And wearing jeans with a jacket and tie.

----------


## phill4paul

> He can't name a world leader _that he respects_.
> 
> I don't know if I can either. Nigel Farage isn't a world leader. Putin? Heh.
> 
> Bill Weld says Merkel. Of course.


  Yeah, it wasn't like that at all.

----------


## phill4paul

> And wearing jeans with a jacket and tie.


     I've no problem pulling it off. But, I'm better looking than Gary.

----------


## Ender

> And wearing jeans with a jacket and tie.


That's California hipster style.

----------


## Danke

> That's California hipster style.


Maybe he'll win California.

----------


## Ender

> *He can't name a world leader that he respects*.
> 
> I don't know if I can either. Nigel Farage isn't a world leader. Putin? Heh.
> 
> Bill Weld says Merkel. Of course.


This is what I heard.

----------


## angelatc

> 


Cant name a single world leader he admires.  Neither can I.

----------


## timosman

> Cant name a single world leader he admires.  Neither can I.


Different reasons though.

----------


## phill4paul

> This is what I heard.


   I'm sorry man. No. He could have simply said "I don't respect anyone." That wasn't the case. He said he was having an "Aleppo" moment. Couldn't even remember the one persons name that he DID respect. Dude needs to stop toking up before interviews.

----------


## Krugminator2

This really should not matter, even though people will jump on him.  

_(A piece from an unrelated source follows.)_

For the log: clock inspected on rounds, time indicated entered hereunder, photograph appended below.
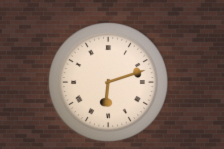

The bigger deal to me is Vicente Fox is the kind of person he was looking to name. It is impossible for me to imagine him saying Margaret Thatcher.  He seems incapable of doing or saying anything that would appeal to anyone on the right.

----------


## Danke

> This is what I heard.


He eventually said Fox.   Should have just said let me think about it instead of saying I am having a Aleppo moment.

----------


## Danke

> Cant name a single world leader he admires.  Neither can I.

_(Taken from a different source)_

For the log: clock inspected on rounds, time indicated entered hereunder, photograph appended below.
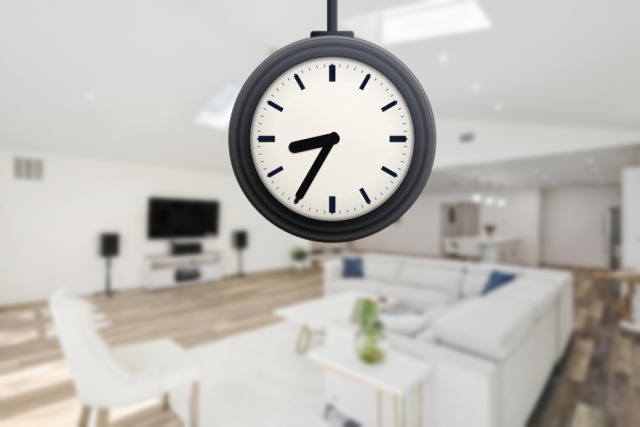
8:35
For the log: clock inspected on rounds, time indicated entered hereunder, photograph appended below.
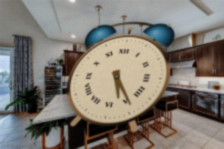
5:24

 Maybe Guðni Th. Jóhannesson or his predecessor.

----------


## angelatc

> He eventually said Fox.   Should have just said let me think about it instead of saying I am having a Aleppo moment.


There's a Libertarian in Africa that I admire.  But apparently I cannot name him.

----------


## Danke

> There's a Libertarian in Africa that I admire.  But apparently I cannot name him.


Yes someone posted I think the mayor of Johannesburg  maybe. I was embarrassed over 30 years ago when somebody asked me in front of a crowd who is the prime minister of Japan when I was an exchange student there. I couldn't think of a name on the spot, even though I knew as soon as somebody told me. Very embarrassing.  I have always been bad with names.  I guess I'm more of a conceptual guy.

----------


## Danke

Herman Mashaba is a South African entrepreneur, politician and Mayor of Johannesburg. He is the founder of the hair products company Black Like Me.[1][2][3][4][5][6][7][8] He is famous in South Africa for his life story:[9][10] one of growing up and struggling against poverty and the Apartheid government to open his own hair business, which became the biggest hair brand in South Africa, making him a millionaire.[11][12][13] He publicly backed Mmusi Maimane in the Democratic Alliance leadership race.[14][15] He also wrote the book Black Like You which is his autobiography.[16] Philosophically, he is a libertarian and "capitalist crusader" whose highest value is "individual freedom." [17]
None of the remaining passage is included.